Soto : a kinetic journey
An immersive work by Jesús Rafael Soto at the Cité de l'architecture
Comprising thousands of slender, flexible yellow tubes suspended in mid-air, this monumental installation invites you to step into a unique experience that engages all your senses.
Jesús Rafael Soto, a leading figure in abstract art and kinetic art (1923–2005)
Having settled in Paris in 1950, the Venezuelan-born artist distinguished himself through paintings, reliefs, and sculptures whose geometric variations trap the gaze in colorful patterns that shift with our slightest movements.
An iconic series
His most remarkable series, begun in 1967 and soon titled "Pénétrable", saw its first monumental version on the forecourt of the Musée d’Art Moderne de la Ville de Paris in 1969. It culminated notably with the yellow "Pénétrable BBL" in 1999, now on display at the Cité de l’Architecture. This event is part of the program dedicated to the dialogue between architecture and contemporary art at the Cité de l’Architecture et du Patrimoine, launched in 2025.
An immersive experience
Composed of thousands of thin, flexible yellow tubes suspended from a metal structure, the work is less a sculpture to be contemplated than an immersive “environment,” at once visual, mobile, and tactile. For a "Pénétrable" offers us an experience that unfolds on the scale of real space and architecture, within a vibrant swarm of supple lines that one traverses like a forest, a river, or even a fog.
From the outside, the "Pénétrable" appears as a simple rectangular prism, a vast, vibrant, colorful volume of over 150 cubic meters. Open on all sides, it invites us to step inside and move about freely. Very quickly, the structure’s apparent stability vanishes: the experience is fluid and constantly unfolding. The structure’s contours fade, human silhouettes blur, and distances become uncertain.

- _Written request 1_: Translate this sentence from the text on Soto's "Pénétrable" into Spanish: "Having settled in Paris in 1950, the Venezuelan-born artist distinguished himself through paintings, reliefs, and sculptures whose geometric variations trap the gaze in colorful patterns that shift with our slightest movements."
- _Written request 2_: Carry on the text about Soto's "Pénétrable" from its last sentence.
The lines that come after this text are not needed.

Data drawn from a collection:
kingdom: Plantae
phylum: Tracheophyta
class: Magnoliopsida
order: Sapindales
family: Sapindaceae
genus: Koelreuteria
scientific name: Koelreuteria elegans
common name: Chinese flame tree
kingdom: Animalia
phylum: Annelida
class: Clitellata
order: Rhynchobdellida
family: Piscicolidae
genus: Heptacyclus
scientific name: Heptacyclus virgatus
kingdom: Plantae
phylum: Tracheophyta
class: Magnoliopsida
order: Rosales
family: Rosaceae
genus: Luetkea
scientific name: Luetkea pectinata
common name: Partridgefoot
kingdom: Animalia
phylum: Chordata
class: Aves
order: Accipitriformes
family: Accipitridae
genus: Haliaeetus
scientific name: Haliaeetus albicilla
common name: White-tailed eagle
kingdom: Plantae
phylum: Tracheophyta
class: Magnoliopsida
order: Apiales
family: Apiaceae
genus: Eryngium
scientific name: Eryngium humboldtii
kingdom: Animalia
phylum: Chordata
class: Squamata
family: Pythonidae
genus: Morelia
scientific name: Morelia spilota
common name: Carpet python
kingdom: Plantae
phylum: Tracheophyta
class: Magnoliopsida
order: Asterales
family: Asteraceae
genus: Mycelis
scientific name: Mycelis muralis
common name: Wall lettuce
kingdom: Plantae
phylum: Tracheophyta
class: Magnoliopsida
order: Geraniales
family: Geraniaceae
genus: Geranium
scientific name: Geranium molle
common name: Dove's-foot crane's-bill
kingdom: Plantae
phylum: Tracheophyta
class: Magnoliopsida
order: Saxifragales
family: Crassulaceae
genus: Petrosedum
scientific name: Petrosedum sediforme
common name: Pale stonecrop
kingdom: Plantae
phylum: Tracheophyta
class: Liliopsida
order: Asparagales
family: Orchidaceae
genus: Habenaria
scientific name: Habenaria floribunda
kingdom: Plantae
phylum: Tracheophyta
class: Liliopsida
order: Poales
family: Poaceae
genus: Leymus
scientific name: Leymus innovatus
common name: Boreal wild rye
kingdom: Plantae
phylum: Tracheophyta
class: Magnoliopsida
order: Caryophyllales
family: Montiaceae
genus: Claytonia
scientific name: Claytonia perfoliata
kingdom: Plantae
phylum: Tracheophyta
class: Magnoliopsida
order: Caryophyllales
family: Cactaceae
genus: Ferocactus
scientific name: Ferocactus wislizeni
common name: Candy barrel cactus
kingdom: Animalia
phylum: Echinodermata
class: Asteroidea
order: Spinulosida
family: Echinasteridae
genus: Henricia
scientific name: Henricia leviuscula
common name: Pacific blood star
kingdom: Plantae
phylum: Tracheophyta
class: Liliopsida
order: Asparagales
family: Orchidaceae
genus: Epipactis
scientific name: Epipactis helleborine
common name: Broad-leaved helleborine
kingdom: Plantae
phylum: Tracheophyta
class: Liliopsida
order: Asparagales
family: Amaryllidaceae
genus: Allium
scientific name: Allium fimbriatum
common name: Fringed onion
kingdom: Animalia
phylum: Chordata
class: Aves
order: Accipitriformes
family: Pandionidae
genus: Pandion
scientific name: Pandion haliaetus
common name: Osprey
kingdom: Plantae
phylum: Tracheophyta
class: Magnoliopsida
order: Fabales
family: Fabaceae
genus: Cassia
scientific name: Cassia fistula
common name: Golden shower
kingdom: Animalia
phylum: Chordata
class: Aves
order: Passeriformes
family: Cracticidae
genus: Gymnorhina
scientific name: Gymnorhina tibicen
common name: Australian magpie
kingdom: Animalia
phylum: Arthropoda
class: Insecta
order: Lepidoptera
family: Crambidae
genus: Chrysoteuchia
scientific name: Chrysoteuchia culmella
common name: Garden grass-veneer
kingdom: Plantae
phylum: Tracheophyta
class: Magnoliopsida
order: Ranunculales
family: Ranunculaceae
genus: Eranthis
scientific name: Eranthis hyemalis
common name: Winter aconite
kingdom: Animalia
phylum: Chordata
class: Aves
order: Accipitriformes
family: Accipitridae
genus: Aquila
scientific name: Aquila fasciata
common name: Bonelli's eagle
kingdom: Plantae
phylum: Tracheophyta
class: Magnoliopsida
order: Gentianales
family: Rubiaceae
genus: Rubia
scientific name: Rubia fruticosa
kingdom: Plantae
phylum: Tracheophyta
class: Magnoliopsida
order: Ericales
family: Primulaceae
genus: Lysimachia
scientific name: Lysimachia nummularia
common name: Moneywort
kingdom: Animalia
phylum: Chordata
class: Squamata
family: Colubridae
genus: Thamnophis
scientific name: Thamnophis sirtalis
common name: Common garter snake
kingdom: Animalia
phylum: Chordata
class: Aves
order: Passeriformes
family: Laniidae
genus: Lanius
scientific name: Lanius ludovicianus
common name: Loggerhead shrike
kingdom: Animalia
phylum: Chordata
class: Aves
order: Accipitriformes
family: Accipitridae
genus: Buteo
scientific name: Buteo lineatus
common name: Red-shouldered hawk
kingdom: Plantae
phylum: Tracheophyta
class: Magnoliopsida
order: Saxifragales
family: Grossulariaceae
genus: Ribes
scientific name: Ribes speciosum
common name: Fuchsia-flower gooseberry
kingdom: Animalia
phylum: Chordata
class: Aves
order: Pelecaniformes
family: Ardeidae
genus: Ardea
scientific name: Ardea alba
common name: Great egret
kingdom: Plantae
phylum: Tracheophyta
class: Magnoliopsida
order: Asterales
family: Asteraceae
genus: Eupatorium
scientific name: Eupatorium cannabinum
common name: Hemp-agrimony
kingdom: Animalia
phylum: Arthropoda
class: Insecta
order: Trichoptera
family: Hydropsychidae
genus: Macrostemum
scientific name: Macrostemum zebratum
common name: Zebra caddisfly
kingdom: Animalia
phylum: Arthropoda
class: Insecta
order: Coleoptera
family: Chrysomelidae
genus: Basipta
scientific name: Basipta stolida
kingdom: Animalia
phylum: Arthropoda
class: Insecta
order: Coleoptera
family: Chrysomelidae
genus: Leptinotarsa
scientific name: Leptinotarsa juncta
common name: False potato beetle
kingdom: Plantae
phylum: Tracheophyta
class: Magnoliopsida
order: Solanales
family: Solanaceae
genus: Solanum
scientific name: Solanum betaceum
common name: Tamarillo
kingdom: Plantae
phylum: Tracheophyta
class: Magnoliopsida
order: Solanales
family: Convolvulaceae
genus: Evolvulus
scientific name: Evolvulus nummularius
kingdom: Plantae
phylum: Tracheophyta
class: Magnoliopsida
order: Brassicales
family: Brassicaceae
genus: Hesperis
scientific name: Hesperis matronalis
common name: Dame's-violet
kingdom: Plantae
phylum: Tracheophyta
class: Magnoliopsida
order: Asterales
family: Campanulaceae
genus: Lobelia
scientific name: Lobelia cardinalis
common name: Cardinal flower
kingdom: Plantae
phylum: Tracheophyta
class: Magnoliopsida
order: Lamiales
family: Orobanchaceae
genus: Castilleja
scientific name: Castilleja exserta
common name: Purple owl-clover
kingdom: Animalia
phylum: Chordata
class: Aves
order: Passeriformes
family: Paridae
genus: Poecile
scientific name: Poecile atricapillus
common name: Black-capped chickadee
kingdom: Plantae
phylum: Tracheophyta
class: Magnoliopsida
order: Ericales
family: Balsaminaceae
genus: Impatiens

- _Output 1_: Tras instalarse en París en 1950, el artista nacido en Venezuela se distinguió por sus pinturas, relieves y esculturas cuyas variaciones geométricas atrapan la mirada en motivos coloridos que cambian con nuestros más leves movimientos.

- _Output 2_:
A physical and sensory experience
When several people move through this shared space, they no longer merely breathe the same air but share the same space. The body itself becomes an instrument for perceiving pure color, now atmospheric and spatialized: we walk, brush against, and feel the contact of the long threads on our skin, just as our eyes perceive the constant pulsations of color. The experience thus engages both touch and our bodily awareness, constantly brushed by the colored threads.
A fresh perspective
While it may prove playful and pleasant, this particular immersion overturns the traditional aesthetic relationship in that it is the work that surrounds the viewer, rather than the viewer facing the work or walking around it. Each passage produces a different configuration, and the object constantly eludes us. In essence, Soto creates a space that is neither stable nor homogeneous, where the usual boundaries between seeing, touching, and inhabiting are highly porous.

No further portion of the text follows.